> **Text shown**:
We’ll also check out some alternatives to transactions in a distributed microservice scenario.

2. Avoiding Transactions Across Microservices

A distributed transaction is a very complex process with a lot of moving parts that can fail. Also, if these parts run on different machines or even in different data centers, the process of committing a transaction could become very long and unreliable.

This could seriously affect the user experience and overall system bandwidth. So one of the best ways to solve the problem of distributed transactions is to avoid them completely.

2.1. Example of Architecture Requiring Transactions

Usually, a microservice is designed in such way as to be independent and useful on its own. It should be able to solve some atomic business task.

If we could split our system in such microservices, there’s a good chance we wouldn’t need to implement transactions between them at all.

For example, let’s consider a system of broadcast messaging between users.

The user microservice would be concerned with the user profile (creating a new user, editing profile data etc.) with the following underlying domain class:

@Entity
public class User implements Serializable {

    @Id
    @GeneratedValue(strategy = GenerationType.AUTO)

> **Given instruction 1**:
Can you output the passage of the text on microservice transactions starting with "This could seriously" and going on through "messaging between users."?
> **Given instruction 2**:
Answer these from the text on microservice transactions:
(a) What does it call one of the best ways to solve the problem of distributed transactions?
(b) What kind of system does it take as its example?
(c) What is the user microservice concerned with?
> **Given instruction 3**:
Could you carry the text on microservice transactions further from the point where it stops?
The listing has no connection to the text on microservice transactions.

> **Data listing**:
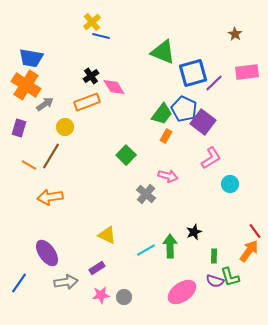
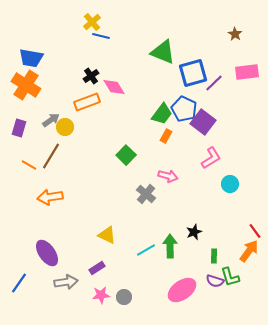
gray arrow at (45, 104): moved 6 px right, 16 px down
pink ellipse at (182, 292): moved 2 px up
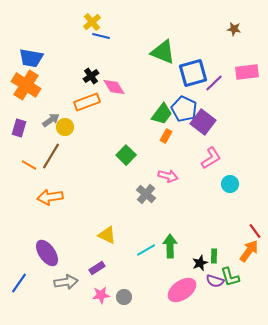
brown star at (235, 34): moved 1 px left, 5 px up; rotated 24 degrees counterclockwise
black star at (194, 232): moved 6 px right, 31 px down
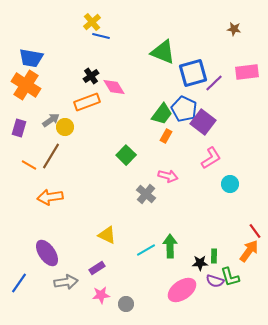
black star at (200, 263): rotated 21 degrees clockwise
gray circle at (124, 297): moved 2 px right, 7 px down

> **Expected output 1**:
This could seriously affect the user experience and overall system bandwidth. So one of the best ways to solve the problem of distributed transactions is to avoid them completely.

2.1. Example of Architecture Requiring Transactions

Usually, a microservice is designed in such way as to be independent and useful on its own. It should be able to solve some atomic business task.

If we could split our system in such microservices, there’s a good chance we wouldn’t need to implement transactions between them at all.

For example, let’s consider a system of broadcast messaging between users.

> **Expected output 2**:
(a) Avoiding them completely.
(b) A system of broadcast messaging between users.
(c) The user profile, such as creating a new user and editing profile data.

> **Expected output 3**:
    private long id;

    @Basic
    private String name;

    @Basic
    private String surname;

    @Basic
    private Instant lastMessageTime;
}

The message microservice would be concerned with broadcasting. It encapsulates the entity Message and everything around it:

@Entity
public class Message implements Serializable {

    @Id
    @GeneratedValue(strategy = GenerationType.AUTO)
    private long id;

    @Basic
    private long userId;

    @Basic
    private String contents;

    @Basic
    private Instant messageTimestamp;

}

Each microservice has its own database. Notice that we don’t refer to the entity User from the entity Message, as the user classes aren’t accessible from the message microservice. We refer to the user only by id.

Now the User entity contains the lastMessageTime field because we want to show the information about the last user activity time in her profile.

However, to add a new message to the user and update her lastMessageTime, we’d now have to implement a transaction across microservices.

2.2. Alternative Approach Without Transactions

We can alter our microservice architecture and remove the field lastMessageTime from the User entity.

Then we could display this time in the user profile by issuing a separate request to the messages microservice and finding the maximum messageTimestamp value for all messages of this user.

Probably, if the message microservice is under high load or even down, we won’t be able to show the time of the last message of the user in her profile.

But that could be more acceptable than failing to commit a distributed transaction to save a message just because the user microservice didn’t respond in time.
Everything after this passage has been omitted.